Como nós, também têm mais força em conjunto. Não só entre si, mas também com os outros seres vivos, com quem estabelecem relações, muitas delas de mutualismo: um “ganha-ganha” que permite partilhar recursos, criar equilíbrios, sustentar a vida e transformar o território onde vivem.
Também o Florestas.pt vive deste exercício de mutualismo entre diferentes intervenientes do meio florestal, com o objetivo de ir mais longe na partilha de conhecimento e na aproximação entre ciência, gestão, economia, cultura e sociedade.

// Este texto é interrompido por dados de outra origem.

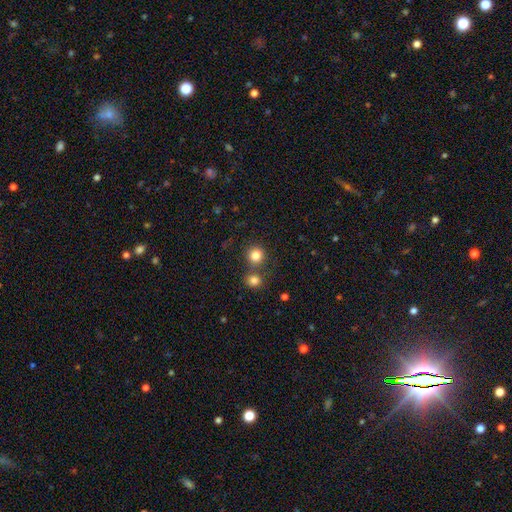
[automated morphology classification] smooth-or-featured: smooth: 82% | star or artifact: 12% | featured or disk: 6%
  how-rounded: round: 90% | in between: 9% | cigar-shaped: 1%
  merging: none: 69% | merger: 21% | minor disturbance: 7% | major disturbance: 3%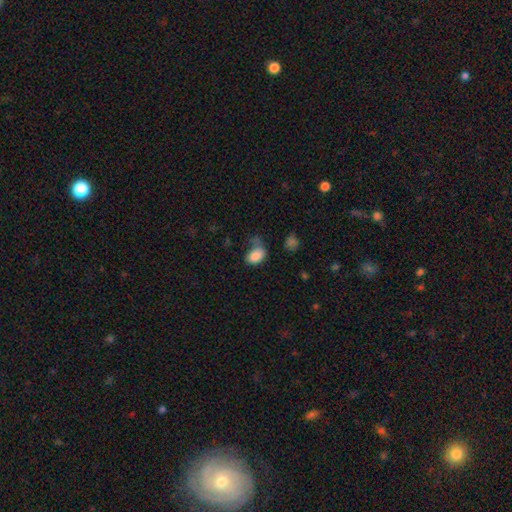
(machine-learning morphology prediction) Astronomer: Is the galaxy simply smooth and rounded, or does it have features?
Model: smooth — 85%.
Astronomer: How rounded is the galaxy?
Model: in between — 86%.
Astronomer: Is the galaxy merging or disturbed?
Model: none — 45% (runner-up: minor disturbance, 29%).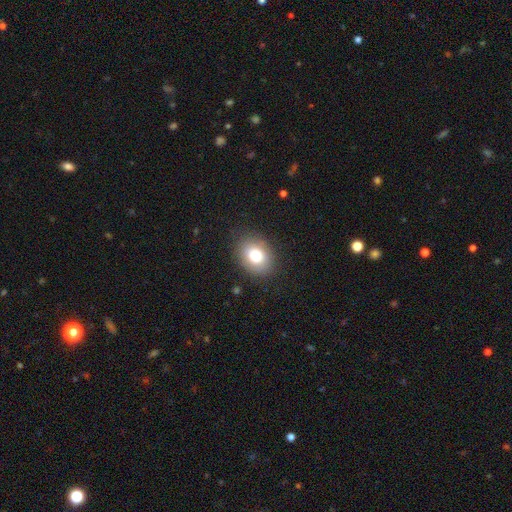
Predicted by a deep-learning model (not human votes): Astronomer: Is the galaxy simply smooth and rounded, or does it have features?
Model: smooth — 77%.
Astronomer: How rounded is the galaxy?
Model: in between — 55% (runner-up: round, 44%).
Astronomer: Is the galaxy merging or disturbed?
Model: none — 86%.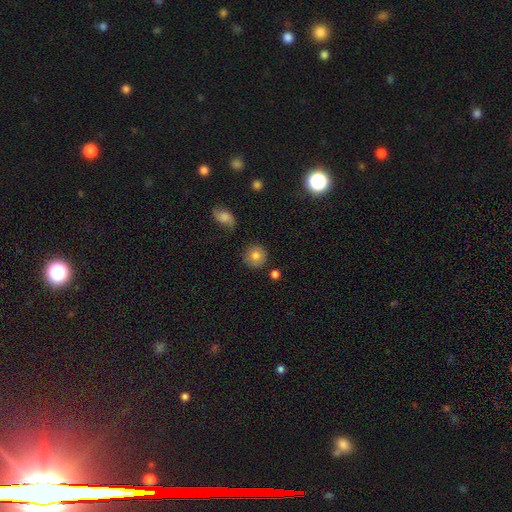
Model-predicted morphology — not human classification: This appears to be a smooth galaxy with no disk features (80%) that is round (91%). Merging: none (85%).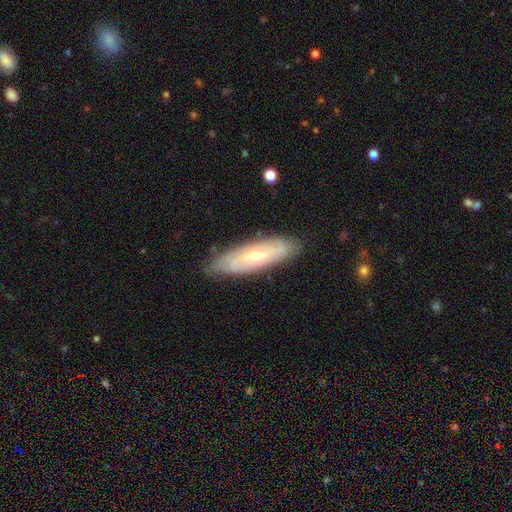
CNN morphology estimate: Smooth or featured?
  - featured or disk: 65% *
  - smooth: 29%
  - star or artifact: 6%
Edge-on disk?
  - no: 74% *
  - yes: 26%
Merging?
  - none: 82% *
  - minor disturbance: 14%
  - major disturbance: 3%
  - merger: 1%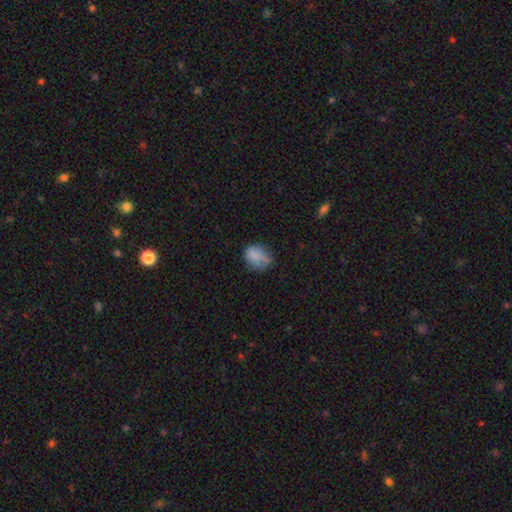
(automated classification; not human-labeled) Smooth or featured? Predicted: smooth (p=0.78). How rounded? Predicted: in between (p=0.63). Merging? Predicted: none (p=0.54).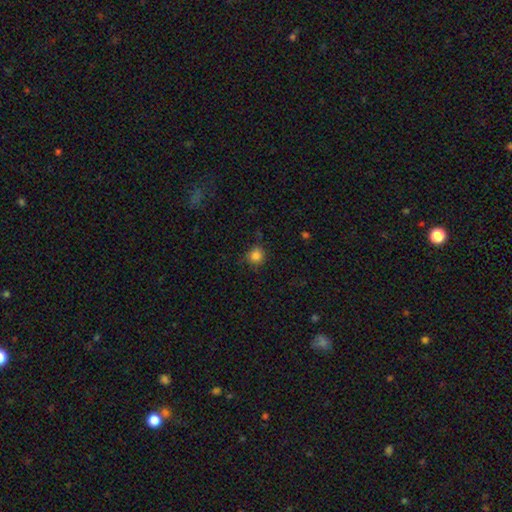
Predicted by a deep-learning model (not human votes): Morphology: type=smooth (83%); roundness=round (86%); merging=none (74%).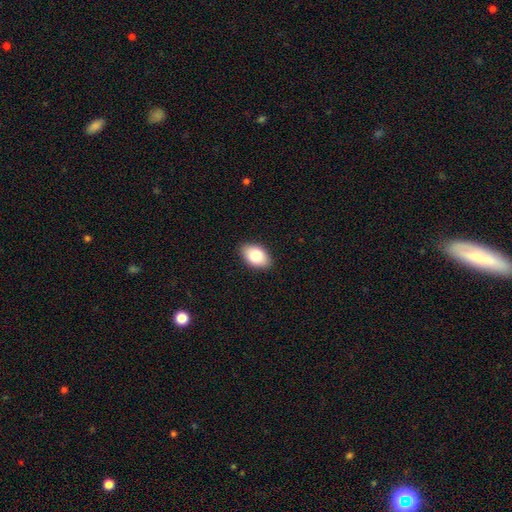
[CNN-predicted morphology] smooth_or_featured: smooth (p=0.83) [alt: featured or disk p=0.10]
how_rounded: in between (p=0.92) [alt: round p=0.07]
merging: none (p=0.89) [alt: minor disturbance p=0.09]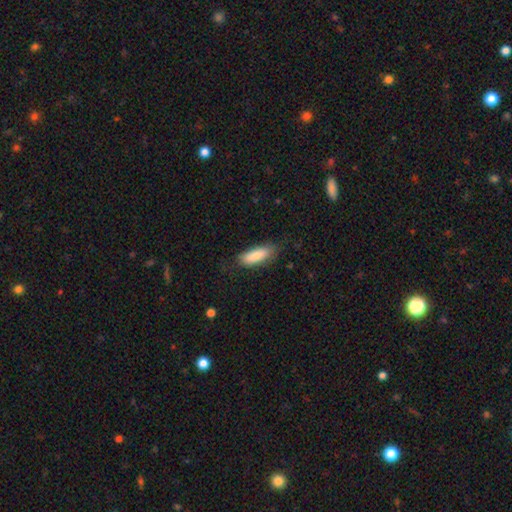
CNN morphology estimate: Q: Smooth or featured?
A: smooth (84%); runner-up: featured or disk (10%)
Q: How rounded?
A: in between (69%); runner-up: cigar-shaped (29%)
Q: Merging?
A: none (75%); runner-up: minor disturbance (18%)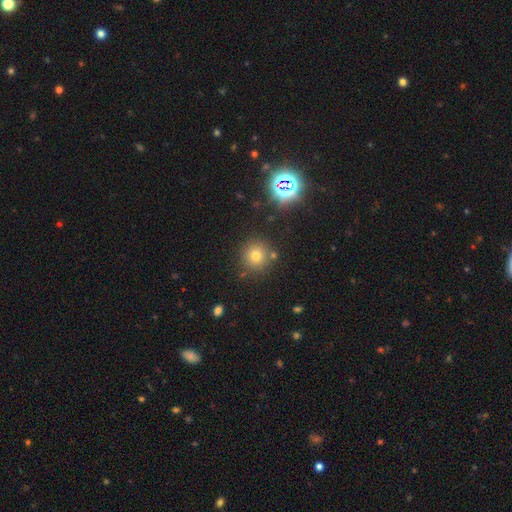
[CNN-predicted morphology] Smooth or featured? smooth (71%)
How rounded? round (94%)
Merging? none (82%)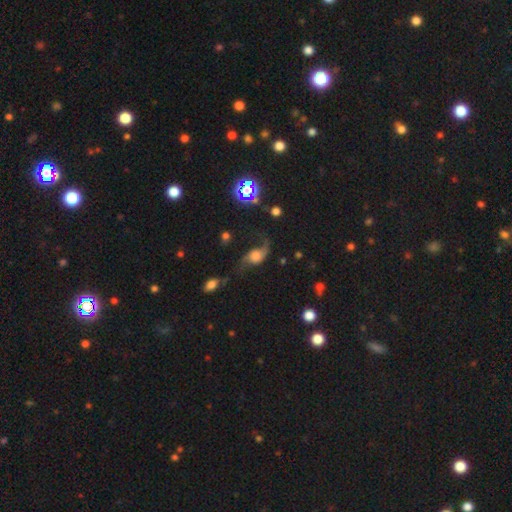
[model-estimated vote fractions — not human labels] Smooth or featured? featured or disk (72%)
Edge-on disk? no (94%)
Bar? no (70%)
Spiral arms? yes (93%)
Spiral winding? loose (87%)
Spiral arm count? 2 (88%)
Bulge size? large (34%)
Merging? none (52%)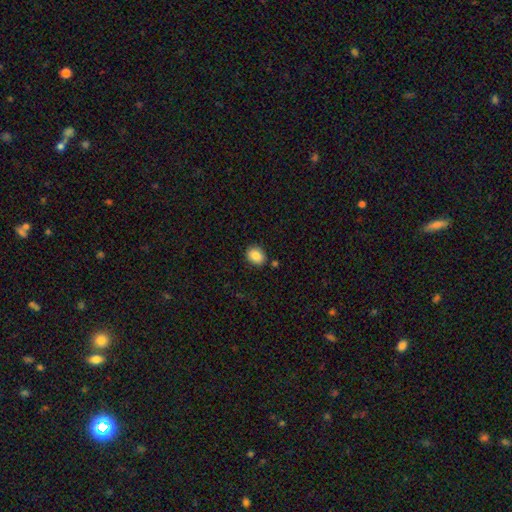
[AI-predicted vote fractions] Morphology: type=smooth (87%); roundness=in between (59%); merging=none (84%).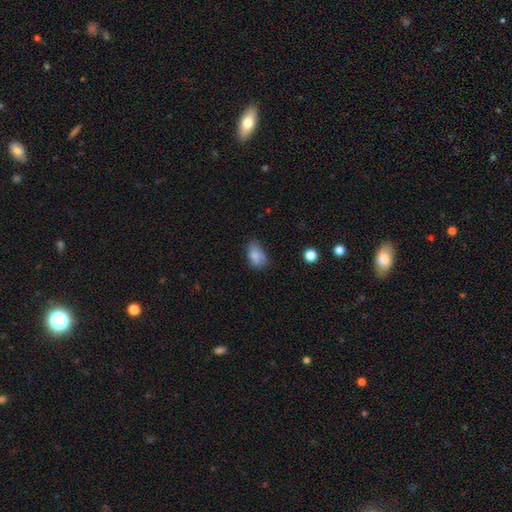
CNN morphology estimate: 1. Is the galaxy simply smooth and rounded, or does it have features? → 75% smooth, 15% featured or disk, 10% star or artifact.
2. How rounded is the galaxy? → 85% in between, 13% round, 2% cigar-shaped.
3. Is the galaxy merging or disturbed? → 50% none, 33% minor disturbance, 12% major disturbance, 5% merger.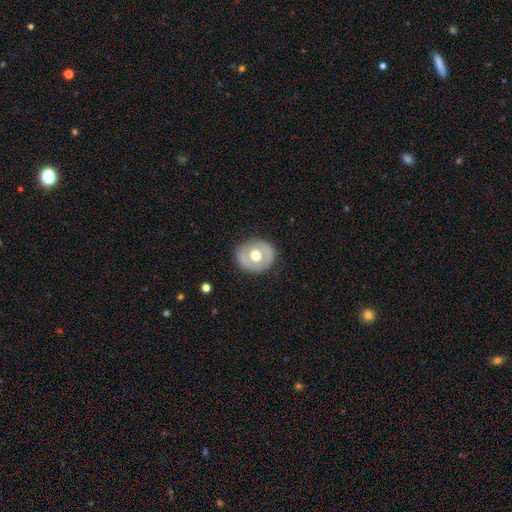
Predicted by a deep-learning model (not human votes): The model was most divided on "smooth or featured": smooth: 49%, featured or disk: 46%, star or artifact: 6%. More confident: merging — none (84%).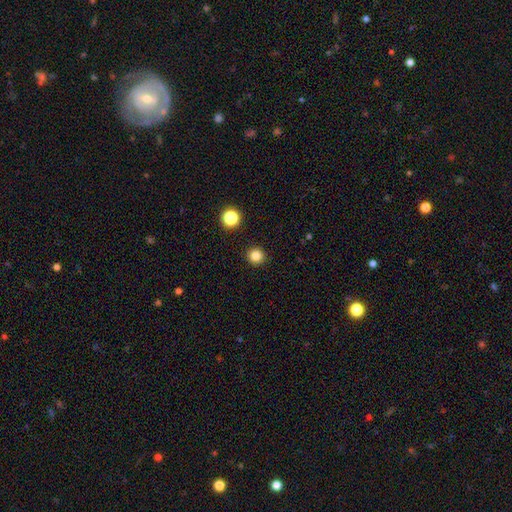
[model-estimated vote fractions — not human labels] A smooth galaxy with no disk features (83%) that is round (94%).

Vote fractions:
- Smooth or featured? smooth: 83% / star or artifact: 13% / featured or disk: 5%
- How rounded? round: 94% / in between: 5% / cigar-shaped: 1%
- Merging? none: 92% / minor disturbance: 4% / major disturbance: 2% / merger: 1%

Seis anos passados sobre o lançamento do Florestas.pt, já partilhámos algum do muito conhecimento disponível sobre as árvores que vivem connosco, os ecossistemas onde crescem e os desafios que enfrentam. Muitos desses desafios estão interligados às pessoas e à forma como agimos enquanto sociedade. Neste mundo em que habitamos e em que dependemos uns dos outros, somos chamados a participar nesta teia de conhecimento, responsabilidade e evolução.
Como pessoas, temos sido uma poderosa força de transformação do planeta e da paisagem, com bons e maus exemplos. Como pessoas, temos a opção de escolher: contribuir, construir, ignorar ou criticar e destruir. E cada um de nós ocupa um nicho que lhe fornece uma visão única, embora parcial.
Sabemos já algumas coisas sobre as “partes”, mas menos sobre “o todo” – o ecossistema. O seu dinamismo é complexo e ainda algo misterioso. Só em conjunto, com a ajuda dos vários intervenientes e saberes, o vamos decifrando e entendendo.